__PROBLEM TO WORK ON__: Reproduce the listing below word for word.

(RECORDS FOR PROCESSING Opens)

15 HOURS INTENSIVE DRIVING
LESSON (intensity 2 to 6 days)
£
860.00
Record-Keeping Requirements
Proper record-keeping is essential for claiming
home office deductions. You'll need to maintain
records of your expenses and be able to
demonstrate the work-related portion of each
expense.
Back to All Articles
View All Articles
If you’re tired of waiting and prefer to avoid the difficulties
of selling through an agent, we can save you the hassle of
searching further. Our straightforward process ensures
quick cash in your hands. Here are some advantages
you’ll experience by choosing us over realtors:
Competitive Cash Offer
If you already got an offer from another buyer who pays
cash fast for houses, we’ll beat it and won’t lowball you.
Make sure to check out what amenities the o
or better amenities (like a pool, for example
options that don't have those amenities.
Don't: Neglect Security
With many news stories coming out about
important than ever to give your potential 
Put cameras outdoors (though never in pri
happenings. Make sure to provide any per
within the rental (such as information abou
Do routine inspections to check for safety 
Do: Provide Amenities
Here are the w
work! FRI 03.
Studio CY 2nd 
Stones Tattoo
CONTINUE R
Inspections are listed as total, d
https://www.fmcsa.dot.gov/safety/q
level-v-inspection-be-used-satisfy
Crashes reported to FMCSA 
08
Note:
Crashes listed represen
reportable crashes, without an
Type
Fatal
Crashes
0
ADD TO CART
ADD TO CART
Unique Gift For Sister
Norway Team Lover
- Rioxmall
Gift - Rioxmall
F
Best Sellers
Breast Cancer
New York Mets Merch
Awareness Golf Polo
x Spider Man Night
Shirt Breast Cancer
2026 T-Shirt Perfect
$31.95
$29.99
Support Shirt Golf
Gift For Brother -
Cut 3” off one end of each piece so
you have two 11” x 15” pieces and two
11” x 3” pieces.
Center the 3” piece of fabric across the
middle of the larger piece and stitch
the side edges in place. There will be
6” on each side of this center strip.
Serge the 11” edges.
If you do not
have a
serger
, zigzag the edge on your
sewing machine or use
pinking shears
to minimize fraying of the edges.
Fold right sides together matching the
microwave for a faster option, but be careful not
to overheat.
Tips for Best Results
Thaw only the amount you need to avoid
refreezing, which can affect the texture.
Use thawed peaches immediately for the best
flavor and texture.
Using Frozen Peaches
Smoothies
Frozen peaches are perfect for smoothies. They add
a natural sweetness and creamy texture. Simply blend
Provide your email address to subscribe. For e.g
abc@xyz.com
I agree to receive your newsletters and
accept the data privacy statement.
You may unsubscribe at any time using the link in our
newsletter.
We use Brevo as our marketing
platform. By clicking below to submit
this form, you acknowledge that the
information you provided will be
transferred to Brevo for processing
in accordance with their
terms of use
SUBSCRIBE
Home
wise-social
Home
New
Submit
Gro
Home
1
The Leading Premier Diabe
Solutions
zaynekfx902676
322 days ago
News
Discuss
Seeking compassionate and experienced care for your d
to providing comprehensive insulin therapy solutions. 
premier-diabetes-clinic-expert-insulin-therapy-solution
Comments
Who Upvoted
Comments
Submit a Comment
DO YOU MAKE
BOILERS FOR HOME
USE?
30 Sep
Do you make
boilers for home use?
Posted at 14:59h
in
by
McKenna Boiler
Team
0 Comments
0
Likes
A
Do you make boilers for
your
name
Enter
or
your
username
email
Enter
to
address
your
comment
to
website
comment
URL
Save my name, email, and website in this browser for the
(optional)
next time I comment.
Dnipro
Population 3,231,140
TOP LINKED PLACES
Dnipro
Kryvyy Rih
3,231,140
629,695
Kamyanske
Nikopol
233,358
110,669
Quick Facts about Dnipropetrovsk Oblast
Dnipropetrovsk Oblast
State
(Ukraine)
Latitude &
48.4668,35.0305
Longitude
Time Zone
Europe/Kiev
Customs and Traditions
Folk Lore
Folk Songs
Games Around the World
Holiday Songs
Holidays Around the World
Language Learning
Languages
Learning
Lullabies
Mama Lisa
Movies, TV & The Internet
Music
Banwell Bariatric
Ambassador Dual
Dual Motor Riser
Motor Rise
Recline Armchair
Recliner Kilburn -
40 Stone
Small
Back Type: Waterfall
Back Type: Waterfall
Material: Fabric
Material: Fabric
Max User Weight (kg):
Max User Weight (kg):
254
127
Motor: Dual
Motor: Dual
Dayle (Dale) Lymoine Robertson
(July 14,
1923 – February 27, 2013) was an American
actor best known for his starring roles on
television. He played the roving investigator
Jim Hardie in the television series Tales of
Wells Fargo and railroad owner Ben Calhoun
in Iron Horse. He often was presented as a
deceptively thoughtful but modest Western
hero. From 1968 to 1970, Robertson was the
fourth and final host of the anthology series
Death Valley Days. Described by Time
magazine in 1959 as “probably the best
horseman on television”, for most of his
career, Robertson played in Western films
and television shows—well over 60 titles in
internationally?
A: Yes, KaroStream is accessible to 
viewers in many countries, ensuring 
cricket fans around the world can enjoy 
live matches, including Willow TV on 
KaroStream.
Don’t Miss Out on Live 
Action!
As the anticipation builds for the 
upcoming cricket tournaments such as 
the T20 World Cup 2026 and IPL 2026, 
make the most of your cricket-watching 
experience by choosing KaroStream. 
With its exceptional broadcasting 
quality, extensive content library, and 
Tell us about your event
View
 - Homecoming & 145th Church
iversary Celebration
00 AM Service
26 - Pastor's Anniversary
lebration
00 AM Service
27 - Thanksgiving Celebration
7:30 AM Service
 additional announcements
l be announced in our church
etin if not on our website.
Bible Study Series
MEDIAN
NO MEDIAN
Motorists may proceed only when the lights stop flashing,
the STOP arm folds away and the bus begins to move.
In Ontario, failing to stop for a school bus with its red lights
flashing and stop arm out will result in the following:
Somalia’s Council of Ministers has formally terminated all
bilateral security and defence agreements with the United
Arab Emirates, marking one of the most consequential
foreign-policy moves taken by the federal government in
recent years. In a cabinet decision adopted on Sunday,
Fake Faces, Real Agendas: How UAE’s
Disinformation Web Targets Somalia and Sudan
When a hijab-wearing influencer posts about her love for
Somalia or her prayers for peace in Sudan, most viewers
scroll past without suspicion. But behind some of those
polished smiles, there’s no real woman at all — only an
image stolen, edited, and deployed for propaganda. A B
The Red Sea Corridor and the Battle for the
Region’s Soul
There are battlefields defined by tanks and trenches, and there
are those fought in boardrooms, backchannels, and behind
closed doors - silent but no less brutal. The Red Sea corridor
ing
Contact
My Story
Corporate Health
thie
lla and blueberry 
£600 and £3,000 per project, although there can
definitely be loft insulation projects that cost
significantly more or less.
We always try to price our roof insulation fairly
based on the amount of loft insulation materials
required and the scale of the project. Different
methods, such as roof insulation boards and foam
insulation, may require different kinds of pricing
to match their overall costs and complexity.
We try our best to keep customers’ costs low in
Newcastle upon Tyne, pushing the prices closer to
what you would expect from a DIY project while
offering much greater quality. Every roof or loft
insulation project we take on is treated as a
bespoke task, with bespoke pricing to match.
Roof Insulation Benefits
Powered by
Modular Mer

(RECORDS FOR PROCESSING Closes)

__EXERCISE ANSWER__:
15 HOURS INTENSIVE DRIVING
LESSON (intensity 2 to 6 days)
£
860.00
Record-Keeping Requirements
Proper record-keeping is essential for claiming
home office deductions. You'll need to maintain
records of your expenses and be able to
demonstrate the work-related portion of each
expense.
Back to All Articles
View All Articles
If you’re tired of waiting and prefer to avoid the difficulties
of selling through an agent, we can save you the hassle of
searching further. Our straightforward process ensures
quick cash in your hands. Here are some advantages
you’ll experience by choosing us over realtors:
Competitive Cash Offer
If you already got an offer from another buyer who pays
cash fast for houses, we’ll beat it and won’t lowball you.
Make sure to check out what amenities the o
or better amenities (like a pool, for example
options that don't have those amenities.
Don't: Neglect Security
With many news stories coming out about
important than ever to give your potential 
Put cameras outdoors (though never in pri
happenings. Make sure to provide any per
within the rental (such as information abou
Do routine inspections to check for safety 
Do: Provide Amenities
Here are the w
work! FRI 03.
Studio CY 2nd 
Stones Tattoo
CONTINUE R
Inspections are listed as total, d
https://www.fmcsa.dot.gov/safety/q
level-v-inspection-be-used-satisfy
Crashes reported to FMCSA 
08
Note:
Crashes listed represen
reportable crashes, without an
Type
Fatal
Crashes
0
ADD TO CART
ADD TO CART
Unique Gift For Sister
Norway Team Lover
- Rioxmall
Gift - Rioxmall
F
Best Sellers
Breast Cancer
New York Mets Merch
Awareness Golf Polo
x Spider Man Night
Shirt Breast Cancer
2026 T-Shirt Perfect
$31.95
$29.99
Support Shirt Golf
Gift For Brother -
Cut 3” off one end of each piece so
you have two 11” x 15” pieces and two
11” x 3” pieces.
Center the 3” piece of fabric across the
middle of the larger piece and stitch
the side edges in place. There will be
6” on each side of this center strip.
Serge the 11” edges.
If you do not
have a
serger
, zigzag the edge on your
sewing machine or use
pinking shears
to minimize fraying of the edges.
Fold right sides together matching the
microwave for a faster option, but be careful not
to overheat.
Tips for Best Results
Thaw only the amount you need to avoid
refreezing, which can affect the texture.
Use thawed peaches immediately for the best
flavor and texture.
Using Frozen Peaches
Smoothies
Frozen peaches are perfect for smoothies. They add
a natural sweetness and creamy texture. Simply blend
Provide your email address to subscribe. For e.g
abc@xyz.com
I agree to receive your newsletters and
accept the data privacy statement.
You may unsubscribe at any time using the link in our
newsletter.
We use Brevo as our marketing
platform. By clicking below to submit
this form, you acknowledge that the
information you provided will be
transferred to Brevo for processing
in accordance with their
terms of use
SUBSCRIBE
Home
wise-social
Home
New
Submit
Gro
Home
1
The Leading Premier Diabe
Solutions
zaynekfx902676
322 days ago
News
Discuss
Seeking compassionate and experienced care for your d
to providing comprehensive insulin therapy solutions. 
premier-diabetes-clinic-expert-insulin-therapy-solution
Comments
Who Upvoted
Comments
Submit a Comment
DO YOU MAKE
BOILERS FOR HOME
USE?
30 Sep
Do you make
boilers for home use?
Posted at 14:59h
in
by
McKenna Boiler
Team
0 Comments
0
Likes
A
Do you make boilers for
your
name
Enter
or
your
username
email
Enter
to
address
your
comment
to
website
comment
URL
Save my name, email, and website in this browser for the
(optional)
next time I comment.
Dnipro
Population 3,231,140
TOP LINKED PLACES
Dnipro
Kryvyy Rih
3,231,140
629,695
Kamyanske
Nikopol
233,358
110,669
Quick Facts about Dnipropetrovsk Oblast
Dnipropetrovsk Oblast
State
(Ukraine)
Latitude &
48.4668,35.0305
Longitude
Time Zone
Europe/Kiev
Customs and Traditions
Folk Lore
Folk Songs
Games Around the World
Holiday Songs
Holidays Around the World
Language Learning
Languages
Learning
Lullabies
Mama Lisa
Movies, TV & The Internet
Music
Banwell Bariatric
Ambassador Dual
Dual Motor Riser
Motor Rise
Recline Armchair
Recliner Kilburn -
40 Stone
Small
Back Type: Waterfall
Back Type: Waterfall
Material: Fabric
Material: Fabric
Max User Weight (kg):
Max User Weight (kg):
254
127
Motor: Dual
Motor: Dual
Dayle (Dale) Lymoine Robertson
(July 14,
1923 – February 27, 2013) was an American
actor best known for his starring roles on
television. He played the roving investigator
Jim Hardie in the television series Tales of
Wells Fargo and railroad owner Ben Calhoun
in Iron Horse. He often was presented as a
deceptively thoughtful but modest Western
hero. From 1968 to 1970, Robertson was the
fourth and final host of the anthology series
Death Valley Days. Described by Time
magazine in 1959 as “probably the best
horseman on television”, for most of his
career, Robertson played in Western films
and television shows—well over 60 titles in
internationally?
A: Yes, KaroStream is accessible to 
viewers in many countries, ensuring 
cricket fans around the world can enjoy 
live matches, including Willow TV on 
KaroStream.
Don’t Miss Out on Live 
Action!
As the anticipation builds for the 
upcoming cricket tournaments such as 
the T20 World Cup 2026 and IPL 2026, 
make the most of your cricket-watching 
experience by choosing KaroStream. 
With its exceptional broadcasting 
quality, extensive content library, and 
Tell us about your event
View
 - Homecoming & 145th Church
iversary Celebration
00 AM Service
26 - Pastor's Anniversary
lebration
00 AM Service
27 - Thanksgiving Celebration
7:30 AM Service
 additional announcements
l be announced in our church
etin if not on our website.
Bible Study Series
MEDIAN
NO MEDIAN
Motorists may proceed only when the lights stop flashing,
the STOP arm folds away and the bus begins to move.
In Ontario, failing to stop for a school bus with its red lights
flashing and stop arm out will result in the following:
Somalia’s Council of Ministers has formally terminated all
bilateral security and defence agreements with the United
Arab Emirates, marking one of the most consequential
foreign-policy moves taken by the federal government in
recent years. In a cabinet decision adopted on Sunday,
Fake Faces, Real Agendas: How UAE’s
Disinformation Web Targets Somalia and Sudan
When a hijab-wearing influencer posts about her love for
Somalia or her prayers for peace in Sudan, most viewers
scroll past without suspicion. But behind some of those
polished smiles, there’s no real woman at all — only an
image stolen, edited, and deployed for propaganda. A B
The Red Sea Corridor and the Battle for the
Region’s Soul
There are battlefields defined by tanks and trenches, and there
are those fought in boardrooms, backchannels, and behind
closed doors - silent but no less brutal. The Red Sea corridor
ing
Contact
My Story
Corporate Health
thie
lla and blueberry 
£600 and £3,000 per project, although there can
definitely be loft insulation projects that cost
significantly more or less.
We always try to price our roof insulation fairly
based on the amount of loft insulation materials
required and the scale of the project. Different
methods, such as roof insulation boards and foam
insulation, may require different kinds of pricing
to match their overall costs and complexity.
We try our best to keep customers’ costs low in
Newcastle upon Tyne, pushing the prices closer to
what you would expect from a DIY project while
offering much greater quality. Every roof or loft
insulation project we take on is treated as a
bespoke task, with bespoke pricing to match.
Roof Insulation Benefits
Powered by
Modular Mer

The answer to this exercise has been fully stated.